Viele Betende in Kirchen
Alle drei Seelsorgenden gaben an, die Kirchen dem Kirchenjahr entsprechend gestaltet zu haben. In Huttwil wurde der Kreuzweg aufgebaut. In Bern fand das Fürbittenbuch einen zentralen Platz und auf Flyern waren Meditationsanleitungen aufgelegt. In Meringen, Brienz und Hasliberg läuteten zudem die Glocken täglich gemeinsam mit den reformierten Kirchen, um Mut zu machen.

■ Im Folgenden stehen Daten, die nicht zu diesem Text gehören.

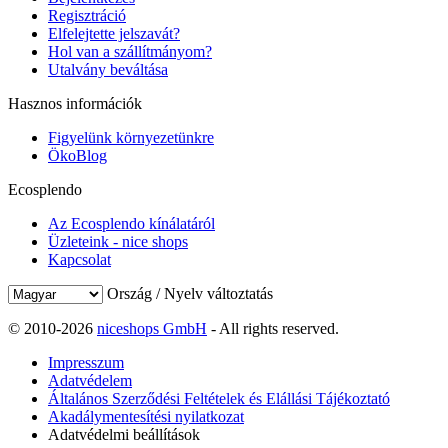
Regisztráció
Elfelejtette jelszavát?
Hol van a szállítmányom?
Utalvány beváltása
Hasznos információk
Figyelünk környezetünkre
ÖkoBlog
Ecosplendo
Az Ecosplendo kínálatáról
Üzleteink - nice shops
Kapcsolat
Ország / Nyelv változtatás
© 2010-2026
niceshops GmbH
- All rights reserved.
Impresszum
Adatvédelem
Általános Szerződési Feltételek és Elállási Tájékoztató
Akadálymentesítési nyilatkozat
Adatvédelmi beállítások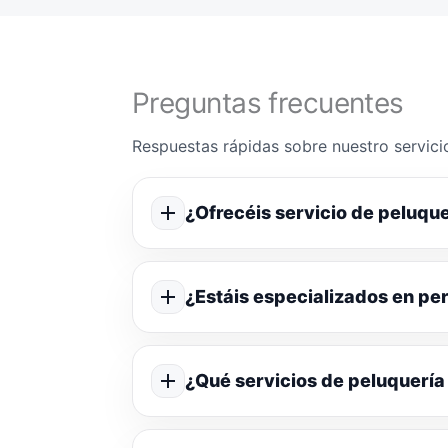
Preguntas frecuentes
Respuestas rápidas sobre nuestro servicio
¿Ofrecéis servicio de peluque
¿Estáis especializados en p
¿Qué servicios de peluquería 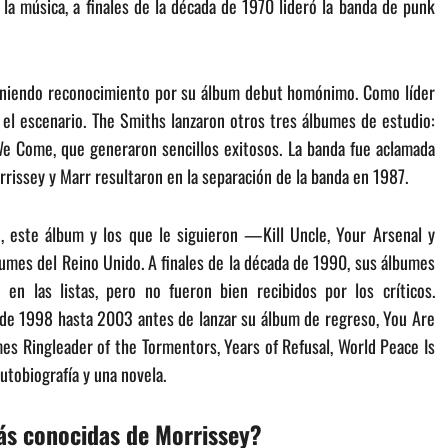
 la música, a finales de la década de 1970 lideró la banda de punk
eniendo reconocimiento por su álbum debut homónimo. Como líder
 el escenario. The Smiths lanzaron otros tres álbumes de estudio:
e Come, que generaron sencillos exitosos. La banda fue aclamada
orrissey y Marr resultaron en la separación de la banda en 1987.
, este álbum y los que le siguieron —Kill Uncle, Your Arsenal y
bumes del Reino Unido. A finales de la década de 1990, sus álbumes
n las listas, pero no fueron bien recibidos por los críticos.
de 1998 hasta 2003 antes de lanzar su álbum de regreso, You Are
mes Ringleader of the Tormentors, Years of Refusal, World Peace Is
utobiografía y una novela.
ás conocidas de Morrissey?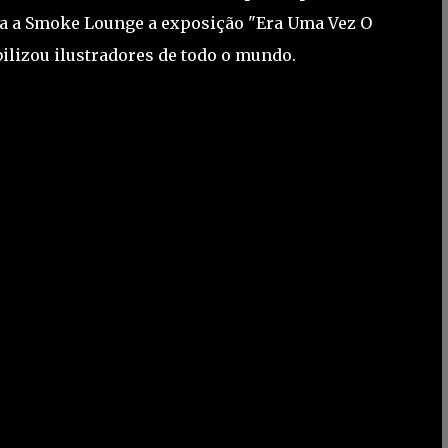
ra a Smoke Lounge a exposição "Era Uma Vez O
ilizou ilustradores de todo o mundo.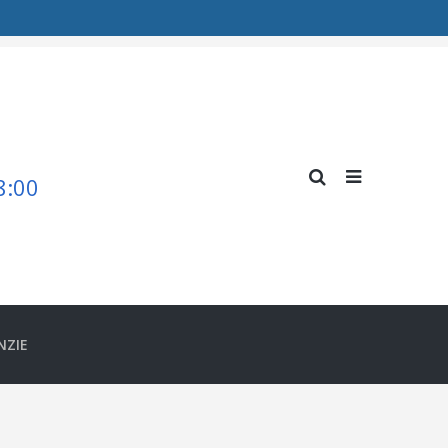
Cos
Shop
Verificare comanda
18:00
NZIE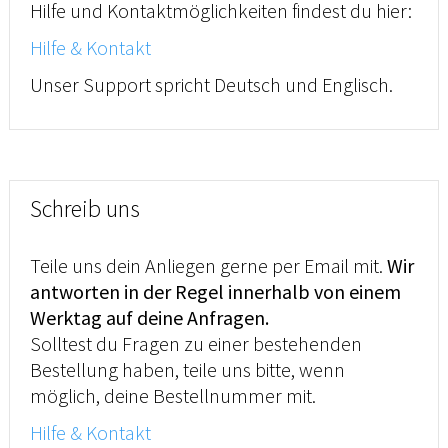
Hilfe und Kontaktmöglichkeiten findest du hier:
Hilfe & Kontakt
Unser Support spricht Deutsch und Englisch.
Schreib uns
Teile uns dein Anliegen gerne per Email mit.
Wir
antworten in der Regel innerhalb von einem
Werktag auf deine Anfragen.
Solltest du Fragen zu einer bestehenden
Bestellung haben, teile uns bitte, wenn
möglich, deine Bestellnummer mit.
Hilfe & Kontakt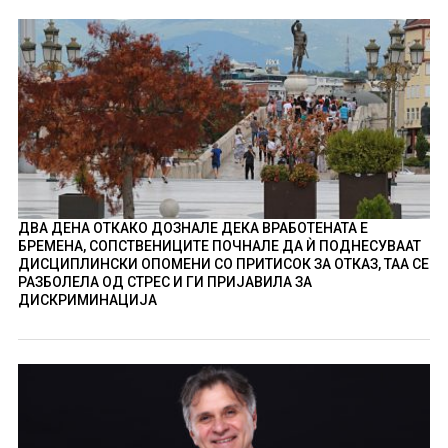
ДВА ДЕНА ОТКАКО ДОЗНАЛЕ ДЕКА ВРАБОТЕНАТА Е
БРЕМЕНА, СОПСТВЕНИЦИТЕ ПОЧНАЛЕ ДА Ѝ ПОДНЕСУВААТ
ДИСЦИПЛИНСКИ ОПОМЕНИ СО ПРИТИСОК ЗА ОТКАЗ, ТАА СЕ
РАЗБОЛЕЛА ОД СТРЕС И ГИ ПРИЈАВИЛА ЗА
ДИСКРИМИНАЦИЈА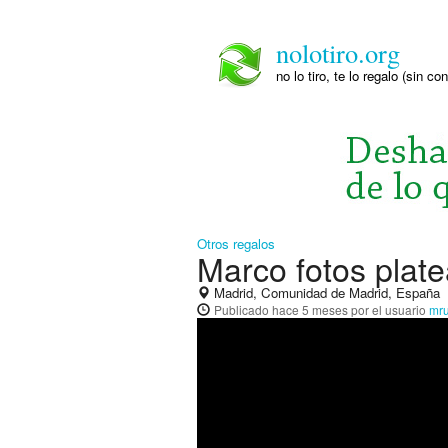
nolotiro.org
no lo tiro, te lo regalo (sin co
Otros regalos
Marco fotos plate
Madrid, Comunidad de Madrid, España
Publicado
hace 5 meses
por el usuario
mr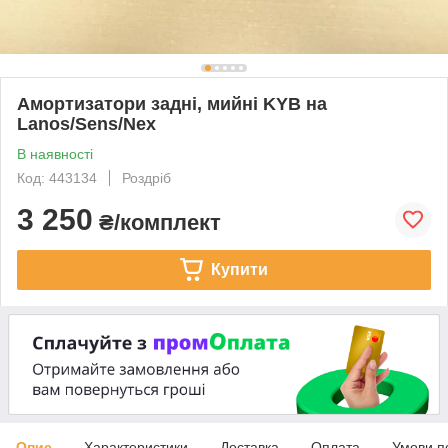
Амортизатори задні, мийні KYB на
Lanos/Sens/Nex
В наявності
Код: 443134
Роздріб
3 250
₴/комплект
Купити
Опис
Характеристики
Доставка
Оплата
Умови п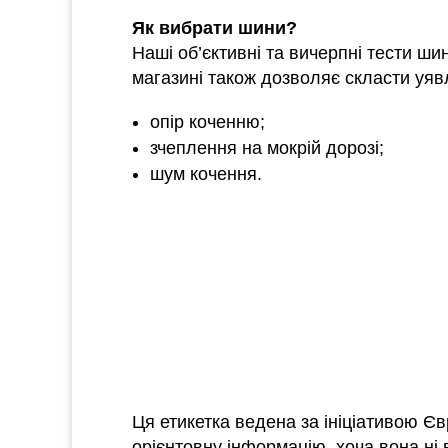
Як вибрати шини?
Наші об’єктивні та вичерпні тести ш
магазині також дозволяє скласти уяв
опір коченню;
зчеплення на мокрій дорозі;
шум кочення.
Ця етикетка ведена за ініціативою Є
орієнтовну інформацію, хоча вона ні 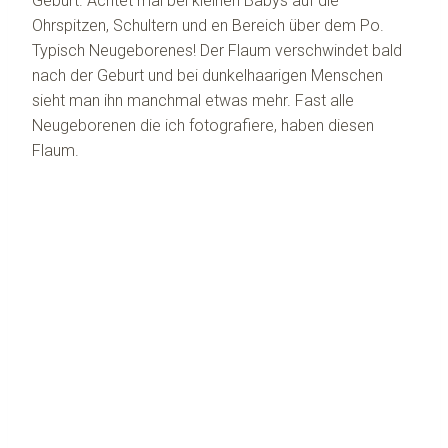
Geburt. Achtet mal bei kleinen Babys auf die
Ohrspitzen, Schultern und en Bereich über dem Po.
Typisch Neugeborenes! Der Flaum verschwindet bald
nach der Geburt und bei dunkelhaarigen Menschen
sieht man ihn manchmal etwas mehr. Fast alle
Neugeborenen die ich fotografiere, haben diesen
Flaum.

In allen Kirchen zeugten viele Opferlichtkerzen von Menschen, die dort individuell beteten. Als besonders wertvoll schätzten Niklaus Hofer und Karin Gündisch die Nachbarschaftshilfe und die Hilfe unter Bekannten. Überall ist viel Eigeninitiative gezeigt worden. «In den Gemeinden haben sich die Leute organisiert um für Risikogruppen einzukaufen, da hat es unsere Initiative nicht mehr gebraucht», fasst Hofer zusammen.
Neue Kontakte
Karin Gündisch ist erstaunt über den spannenden, tiefgründigen Austausch mit Leuten, mit denen sie vor Corona wenn überhaupt nur oberflächlich diskutiert hat. «Beim Kirchenkaffee sitzen wir oft zusammen und reden über dies und das. Doch diese Gespräche sind ganz anders, als die Telefongespräche in Corona-Zeiten.» Besonders überrascht war sie von einer Dame die gerne unter anderen Menschen ist. Gündisch vermutete, dass sie sich während dem Lockdown sehr alleine fühlen würde. Aber sie habe sich nie beklagt, im Gegenteil alles hingenommen, wie es eben war und immer eine Beschäftigung gefunden. «Das zeigte ihre innere Stärke.»
Jure Ljubic über die Telefonseelsorge: «Nach einer kurzen Begrüssungsformel haben sich die Menschen zum Teil geöffnet und ausführlich über ihre Existenzängste oder über ihre Sorge um kranke Verwandte oder Familienmitglieder geteilt.» Neben den Existenzängsten und die Sorge um Mitmenschen waren vor allem auch die Einsamkeit und die Ungewissheit des weiteren Verlaufs der Pandemie ein grosses Thema.
Kirche ist lebendig
Jure Ljubic hat in dieser speziellen Zeit mehr als sonst die menschliche Sehnsucht nach Geborgenheit, Liebe und Freiheit wahrgenommen. «Wir haben füreinander gebetet, einander per E-Mail oder Telefon unterstützt und dadurch gezeigt, dass wir als Kirche gemeinsam auf dem Lebens- und Glaubensweg sind.» Dadurch sei ihm sehr bewusst geworden: «Kirche kann gar nie gestoppt werden, auch nicht in so genannten ‹Coronazeiten›». Kirche sei lebendig und sie lebe aus der Liebe Gottes zu den Menschen.